» Your assignment
Every record that follows must be duplicated exactly, with images left out.

═════ Extracted entries ═════

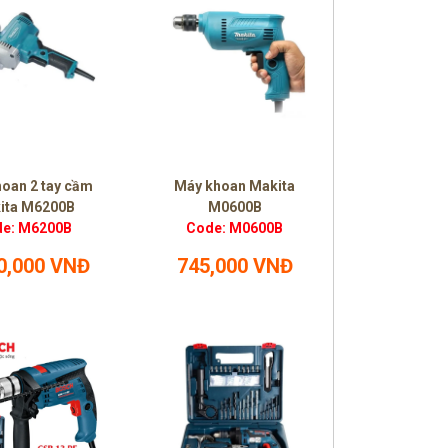
oan 2 tay cầm
Máy khoan Makita
ita M6200B
M0600B
e: M6200B
Code: M0600B
0,000 VNĐ
745,000 VNĐ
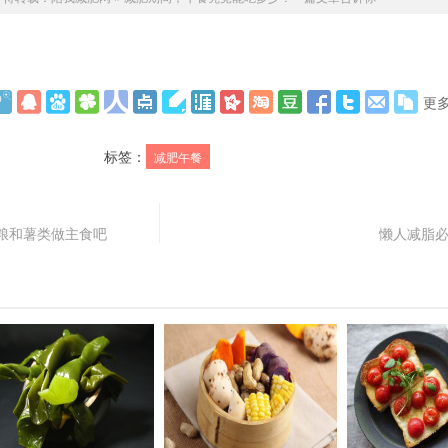
更
标签：
减肥午餐
粮和薯类做主食吧
懒人减脂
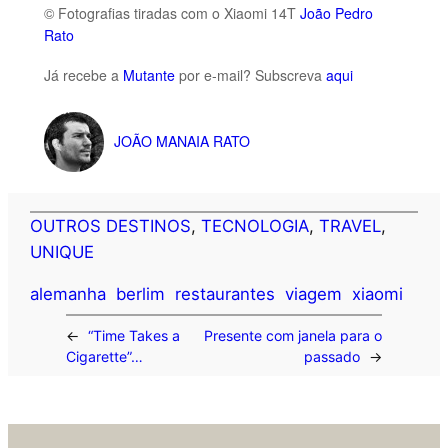
© Fotografias tiradas com o Xiaomi 14T
João Pedro
Rato
Já recebe a
Mutante
por e-mail? Subscreva
aqui
JOÃO MANAIA RATO
OUTROS DESTINOS
, 
TECNOLOGIA
, 
TRAVEL
, 
UNIQUE
alemanha
berlim
restaurantes
viagem
xiaomi
←
“Time Takes a
Presente com janela para o
Cigarette”…
passado
→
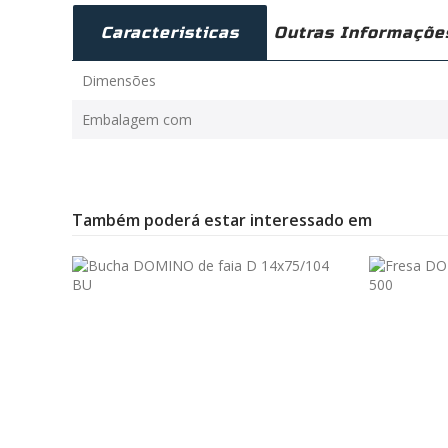
Caracteristicas
Outras Informaçõe
Dimensões
Embalagem com
Também poderá estar interessado em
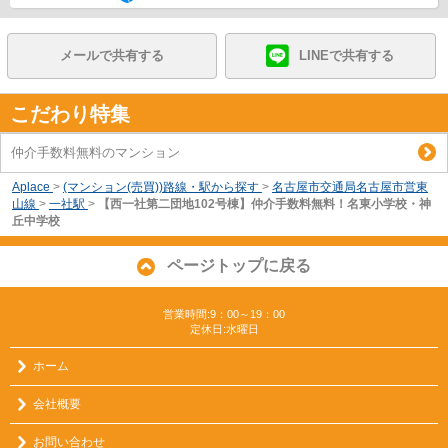
メールで共有する
LINEで共有する
こだわり特集
仲介手数料無料のマンション
Aplace
>
(マンション(売買))路線・駅から探す
>
名古屋市交通局名古屋市営東
山線
>
一社駅
>
【西一社第二団地102号棟】仲介手数料無料！名東小学校・神
丘中学校
ページトップに戻る
営業時間:9：00～19：00
定休日:水曜日
ホーム
会社概要
お問い合わせ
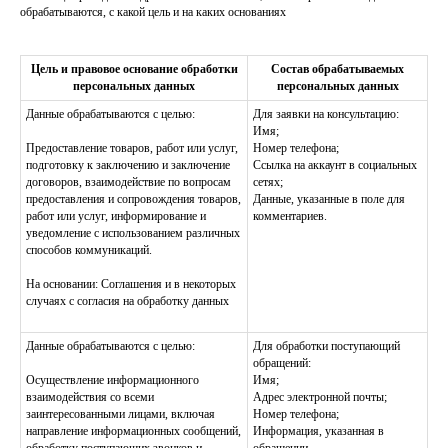
обрабатываются, с какой цель и на каких основаниях
Цель и правовое основание обработки
Состав обрабатываемых
персональных данных
персональных данных
Данные обрабатываются с целью:
Для заявки на консультацию:
Имя;
Предоставление товаров, работ или услуг,
Номер телефона;
подготовку к заключению и заключение
Ссылка на аккаунт в социальных
договоров, взаимодействие по вопросам
сетях;
предоставления и сопровождения товаров,
Данные, указанные в поле для
работ или услуг, информирование и
комментариев.
уведомление с использованием различных
способов коммуникаций.
На основании: Соглашения и в некоторых
случаях с согласия на обработку данных
Данные обрабатываются с целью:
Для обработки поступающий
обращений:
Осуществление информационного
Имя;
взаимодействия со всеми
Адрес электронной почты;
заинтересованными лицами, включая
Номер телефона;
направление информационных сообщений,
Информация, указанная в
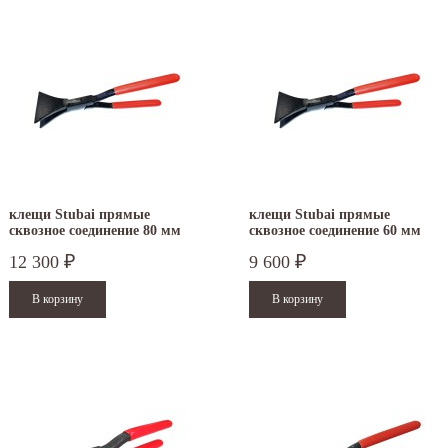
клещи Stubai прямые
клещи Stubai прямые
сквозное соединение 80 мм
сквозное соединение 60 мм
282003
282002
12 300
9 600
₽
₽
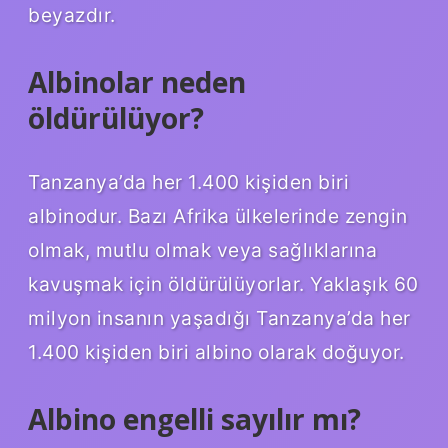
beyazdır.
Albinolar neden
öldürülüyor?
Tanzanya’da her 1.400 kişiden biri
albinodur. Bazı Afrika ülkelerinde zengin
olmak, mutlu olmak veya sağlıklarına
kavuşmak için öldürülüyorlar. Yaklaşık 60
milyon insanın yaşadığı Tanzanya’da her
1.400 kişiden biri albino olarak doğuyor.
Albino engelli sayılır mı?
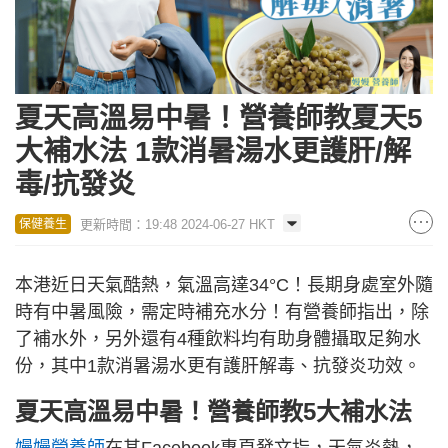
夏天高溫易中暑！營養師教夏天5
大補水法 1款消暑湯水更護肝/解
毒/抗發炎
更新時間：19:48 2024-06-27 HKT
保健養生
本港近日天氣酷熱，氣溫高達34°C！長期身處室外隨
時有中暑風險，需定時補充水分！有營養師指出，除
了補水外，另外還有4種飲料均有助身體攝取足夠水
份，其中1款消暑湯水更有護肝解毒、抗發炎功效。
夏天高溫易中暑！營養師教5大補水法
嫚嫚營養師
在其Facebook專頁發文指，天氣炎熱，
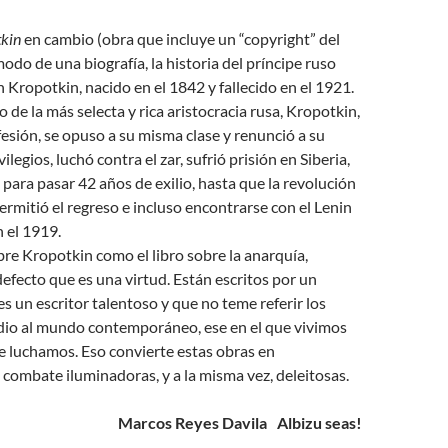
tkin
en cambio (obra que incluye un “copyright” del
modo de una biografía, la historia del príncipe ruso
h Kropotkin, nacido en el 1842 y fallecido en el 1921.
e la más selecta y rica aristocracia rusa, Kropotkin,
esión, se opuso a su misma clase y renunció a su
vilegios, luchó contra el zar, sufrió prisión en Siberia,
 para pasar 42 años de exilio, hasta que la revolución
ermitió el regreso e incluso encontrarse con el Lenin
n el 1919.
obre Kropotkin como el libro sobre la anarquía,
efecto que es una virtud. Están escritos por un
es un escritor talentoso y que no teme referir los
dio al mundo contemporáneo, ese en el que vivimos
ue luchamos. Eso convierte estas obras en
combate iluminadoras, y a la misma vez, deleitosas.
Marcos Reyes Davila Albizu seas!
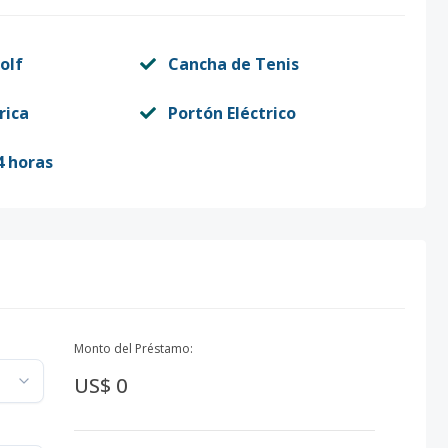
olf
Cancha de Tenis
rica
Portón Eléctrico
4 horas
Monto del Préstamo:
US$ 0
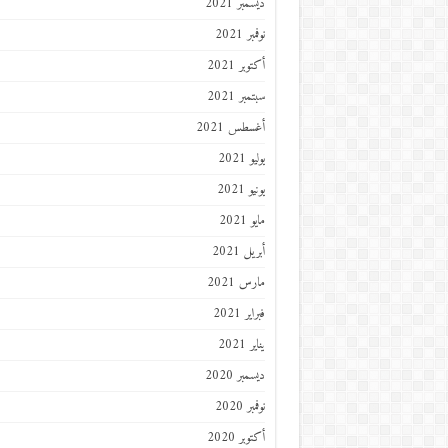
ديسمبر 2021
نوفمبر 2021
أكتوبر 2021
سبتمبر 2021
أغسطس 2021
يوليو 2021
يونيو 2021
مايو 2021
أبريل 2021
مارس 2021
فبراير 2021
يناير 2021
ديسمبر 2020
نوفمبر 2020
أكتوبر 2020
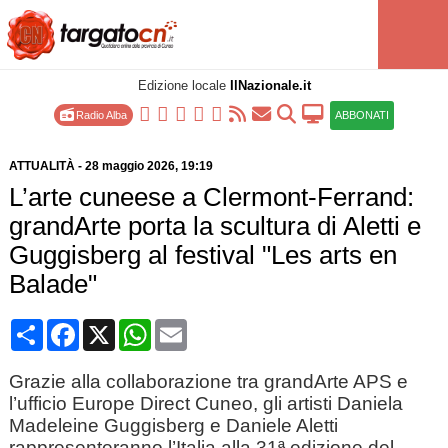
Edizione locale
IlNazionale.it
Radio Alba
ABBONATI
ATTUALITÀ
-
28 maggio 2026
, 19:19
L’arte cuneese a Clermont-Ferrand:
grandArte porta la scultura di Aletti e
Guggisberg al festival "Les arts en
Balade"
Condividi
Facebook
X
WhatsApp
Email
Grazie alla collaborazione tra grandArte APS e
l’ufficio Europe Direct Cuneo, gli artisti Daniela
Madeleine Guggisberg e Daniele Aletti
rappresenteranno l’Italia alla 31ª edizione del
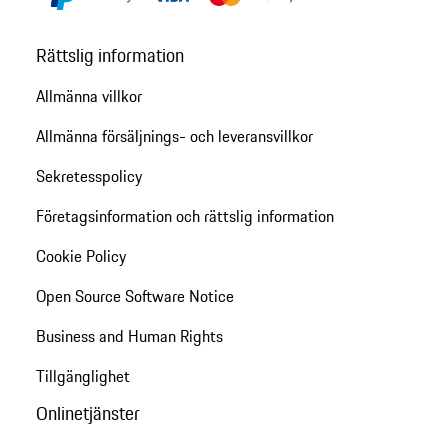
Rättslig information
Allmänna villkor
Allmänna försäljnings- och leveransvillkor
Sekretesspolicy
Företagsinformation och rättslig information
Cookie Policy
Open Source Software Notice
Business and Human Rights
Tillgänglighet
Onlinetjänster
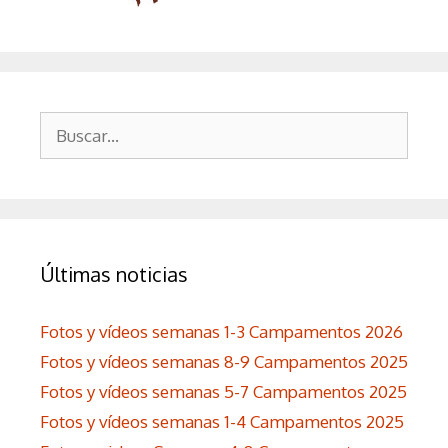
Buscar:
Últimas noticias
Fotos y vídeos semanas 1-3 Campamentos 2026
Fotos y vídeos semanas 8-9 Campamentos 2025
Fotos y vídeos semanas 5-7 Campamentos 2025
Fotos y vídeos semanas 1-4 Campamentos 2025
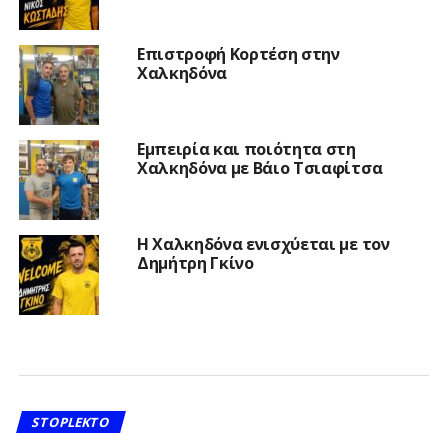
Επιστροφή Κορτέση στην
Χαλκηδόνα
Εμπειρία και ποιότητα στη
Χαλκηδόνα με Βάιο Τσιαφίτσα
Η Χαλκηδόνα ενισχύεται με τον
Δημήτρη Γκίνο
STOPLEKTO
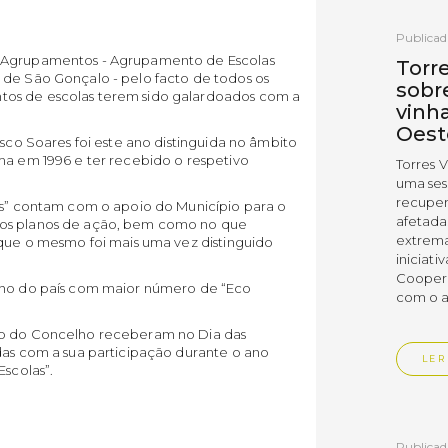
Publicad
o Agrupamentos - Agrupamento de Escolas
Torr
 de São Gonçalo - pelo facto de todos os
sobr
tos de escolas terem sido galardoados com a
vinh
Oest
isco Soares foi este ano distinguida no âmbito
ma em 1996 e ter recebido o respetivo
Torres 
uma ses
recuper
las” contam com o apoio do Município para o
afetada
vos planos de ação, bem como no que
extrema
 que o mesmo foi mais uma vez distinguido
iniciati
Coopera
elho do país com maior número de “Eco
com o a
no do Concelho receberam no Dia das
das com a sua participação durante o ano
LER
Escolas”.
Publicad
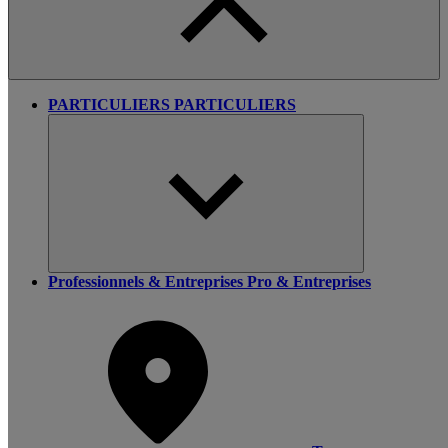
PARTICULIERS
PARTICULIERS
Professionnels & Entreprises
Pro & Entreprises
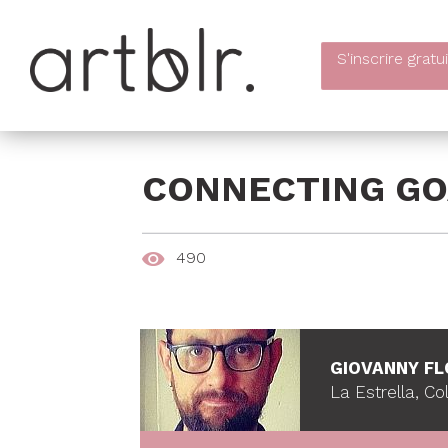
S'inscrire
gratu
CONNECTING GO
490
GIOVANNY F
La Estrella, C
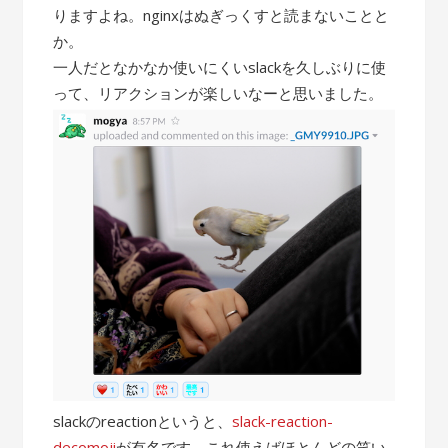
りますよね。nginxはぬぎっくすと読まないことと
か。
一人だとなかなか使いにくいslackを久しぶりに使
って、リアクションが楽しいなーと思いました。
slackのreactionというと、
slack-reaction-
decomoji
が有名です。これ使えばほとんどの笑い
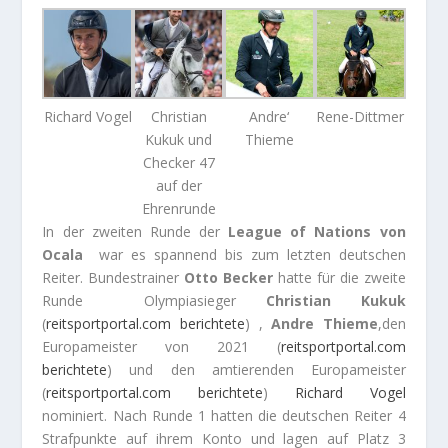
Richard Vogel
Christian
Andre‘
Rene-Dittmer
Kukuk und
Thieme
Checker 47
auf der
Ehrenrunde
In der zweiten Runde der
League of Nations von
Ocala
war es spannend bis zum letzten deutschen
Reiter. Bundestrainer
Otto Becker
hatte für die zweite
Runde Olympiasieger
Christian Kukuk
(
reitsportportal.com berichtete
) ,
Andre Thieme
,den
Europameister von 2021 (
reitsportportal.com
berichtete
) und den amtierenden Europameister
(
reitsportportal.com berichtete
)
Richard
Vogel
nominiert. Nach Runde 1 hatten die deutschen Reiter 4
Strafpunkte auf ihrem Konto und lagen auf Platz 3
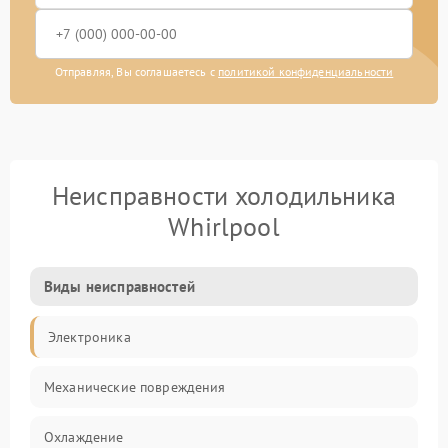
Отправляя, Вы соглашаетесь с
политикой конфиденциальности
Неисправности холодильника
Whirlpool
Виды неисправностей
Электроника
Механические повреждения
Охлаждение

═════

» Answer area
oan 2 tay cầm
Máy khoan Makita
ita M6200B
M0600B
e: M6200B
Code: M0600B
0,000 VNĐ
745,000 VNĐ
更
标签：
减肥午餐
粮和薯类做主食吧
懒人减脂
© Fotografias tiradas com o Xiaomi 14T
João Pedro
Rato
Já recebe a
Mutante
por e-mail? Subscreva
aqui
JOÃO MANAIA RATO
OUTROS DESTINOS
, 
TECNOLOGIA
, 
TRAVEL
, 
UNIQUE
alemanha
berlim
restaurantes
viagem
xiaomi
←
“Time Takes a
Presente com janela para o
Cigarette”…
passado
→
Caracteristicas
Outras Informaçõe
Dimensões
Embalagem com
Também poderá estar interessado em
メールで共有する
LINEで共有する
こだわり特集
仲介手数料無料のマンション
Aplace
>
(マンション(売買))路線・駅から探す
>
名古屋市交通局名古屋市営東
山線
>
一社駅
>
【西一社第二団地102号棟】仲介手数料無料！名東小学校・神
丘中学校
ページトップに戻る
営業時間:9：00～19：00
定休日:水曜日
ホーム
会社概要
お問い合わせ
обрабатываются, с какой цель и на каких основаниях
Цель и правовое основание обработки
Состав обрабатываемых
персональных данных
персональных данных
Данные обрабатываются с целью:
Для заявки на консультацию:
Имя;
Предоставление товаров, работ или услуг,
Номер телефона;
подготовку к заключению и заключение
Ссылка на аккаунт в социальных
договоров, взаимодействие по вопросам
сетях;
предоставления и сопровождения товаров,
Данные, указанные в поле для
работ или услуг, информирование и
комментариев.
уведомление с использованием различных
способов коммуникаций.
На основании: Соглашения и в некоторых
случаях с согласия на обработку данных
Данные обрабатываются с целью:
Для обработки поступающий
обращений:
Осуществление информационного
Имя;
взаимодействия со всеми
Адрес электронной почты;
заинтересованными лицами, включая
Номер телефона;
направление информационных сообщений,
Информация, указанная в
клещи Stubai прямые
клещи Stubai прямые
сквозное соединение 80 мм
сквозное соединение 60 мм
282003
282002
12 300
9 600
₽
₽
beyazdır.
Albinolar neden
öldürülüyor?
Tanzanya’da her 1.400 kişiden biri
albinodur. Bazı Afrika ülkelerinde zengin
olmak, mutlu olmak veya sağlıklarına
kavuşmak için öldürülüyorlar. Yaklaşık 60
milyon insanın yaşadığı Tanzanya’da her
1.400 kişiden biri albino olarak doğuyor.
Albino engelli sayılır mı?
夏天高溫易中暑！營養師教夏天5
大補水法 1款消暑湯水更護肝/解
毒/抗發炎
更新時間：19:48 2024-06-27 HKT
保健養生
本港近日天氣酷熱，氣溫高達34°C！長期身處室外隨
時有中暑風險，需定時補充水分！有營養師指出，除
了補水外，另外還有4種飲料均有助身體攝取足夠水
份，其中1款消暑湯水更有護肝解毒、抗發炎功效。
夏天高溫易中暑！營養師教5大補水法
嫚嫚營養師
在其Facebook專頁發文指，天氣炎熱，
tkin
en cambio (obra que incluye un “copyright” del
modo de una biografía, la historia del príncipe ruso
h Kropotkin, nacido en el 1842 y fallecido en el 1921.
e la más selecta y rica aristocracia rusa, Kropotkin,
esión, se opuso a su misma clase y renunció a su
vilegios, luchó contra el zar, sufrió prisión en Siberia,
 para pasar 42 años de exilio, hasta que la revolución
ermitió el regreso e incluso encontrarse con el Lenin
n el 1919.
obre Kropotkin como el libro sobre la anarquía,
efecto que es una virtud. Están escritos por un
es un escritor talentoso y que no teme referir los
dio al mundo contemporáneo, ese en el que vivimos
ue luchamos. Eso convierte estas obras en
combate iluminadoras, y a la misma vez, deleitosas.
Marcos Reyes Davila Albizu seas!
olf
Cancha de Tenis
rica
Portón Eléctrico
4 horas
Monto del Préstamo:
US$ 0
ديسمبر 2021
نوفمبر 2021
أكتوبر 2021
سبتمبر 2021
أغسطس 2021
يوليو 2021
يونيو 2021
مايو 2021
أبريل 2021
مارس 2021
فبراير 2021
يناير 2021
ديسمبر 2020
نوفمبر 2020
أكتوبر 2020
Edizione locale
IlNazionale.it
Radio Alba
ABBONATI
ATTUALITÀ
-
28 maggio 2026
, 19:19
L’arte cuneese a Clermont-Ferrand:
grandArte porta la scultura di Aletti e
Guggisberg al festival "Les arts en
Balade"
Condividi
Facebook
X
WhatsApp
Email
Grazie alla collaborazione tra grandArte APS e
l’ufficio Europe Direct Cuneo, gli artisti Daniela
Madeleine Guggisberg e Daniele Aletti
rappresenteranno l’Italia alla 31ª edizione del
Rättslig information
Allmänna villkor
Allmänna försäljnings- och leveransvillkor
Sekretesspolicy
Företagsinformation och rättslig information
Cookie Policy
Open Source Software Notice
Business and Human Rights
Tillgänglighet
Onlinetjänster
Buscar:
Últimas noticias
Fotos y vídeos semanas 1-3 Campamentos 2026
Fotos y vídeos semanas 8-9 Campamentos 2025
Fotos y vídeos semanas 5-7 Campamentos 2025
Fotos y vídeos semanas 1-4 Campamentos 2025
Επιστροφή Κορτέση στην
Χαλκηδόνα
Εμπειρία και ποιότητα στη
Χαλκηδόνα με Βάιο Τσιαφίτσα
Η Χαλκηδόνα ενισχύεται με τον
Δημήτρη Γκίνο
STOPLEKTO
Publicad
o Agrupamentos - Agrupamento de Escolas
Torr
 de São Gonçalo - pelo facto de todos os
sobr
tos de escolas terem sido galardoados com a
vinh
Oest
isco Soares foi este ano distinguida no âmbito
ma em 1996 e ter recebido o respetivo
Torres 
uma ses
recuper
las” contam com o apoio do Município para o
afetada
vos planos de ação, bem como no que
extrema
 que o mesmo foi mais uma vez distinguido
iniciati
Coopera
elho do país com maior número de “Eco
com o a
no do Concelho receberam no Dia das
das com a sua participação durante o ano
LER
Escolas”.
Publicad
PARTICULIERS
PARTICULIERS
Professionnels & Entreprises
Pro & Entreprises
S'inscrire
gratu
CONNECTING GO
490
GIOVANNY F
La Estrella, C
りますよね。nginxはぬぎっくすと読まないことと
か。
一人だとなかなか使いにくいslackを久しぶりに使
って、リアクションが楽しいなーと思いました。
slackのreactionというと、
slack-reaction-
decomoji
が有名です。これ使えばほとんどの笑い
Richard Vogel
Christian
Andre‘
Rene-Dittmer
Kukuk und
Thieme
Checker 47
auf der
Ehrenrunde
In der zweiten Runde der
League of Nations von
Ocala
war es spannend bis zum letzten deutschen
Reiter. Bundestrainer
Otto Becker
hatte für die zweite
Runde Olympiasieger
Christian Kukuk
(
reitsportportal.com berichtete
) ,
Andre Thieme
,den
Europameister von 2021 (
reitsportportal.com
berichtete
) und den amtierenden Europameister
(
reitsportportal.com berichtete
)
Richard
Vogel
nominiert. Nach Runde 1 hatten die deutschen Reiter 4
Strafpunkte auf ihrem Konto und lagen auf Platz 3
Отправляя, Вы соглашаетесь с
политикой конфиденциальности
Неисправности холодильника
Whirlpool
Виды неисправностей
Электроника
Механические повреждения
Охлаждение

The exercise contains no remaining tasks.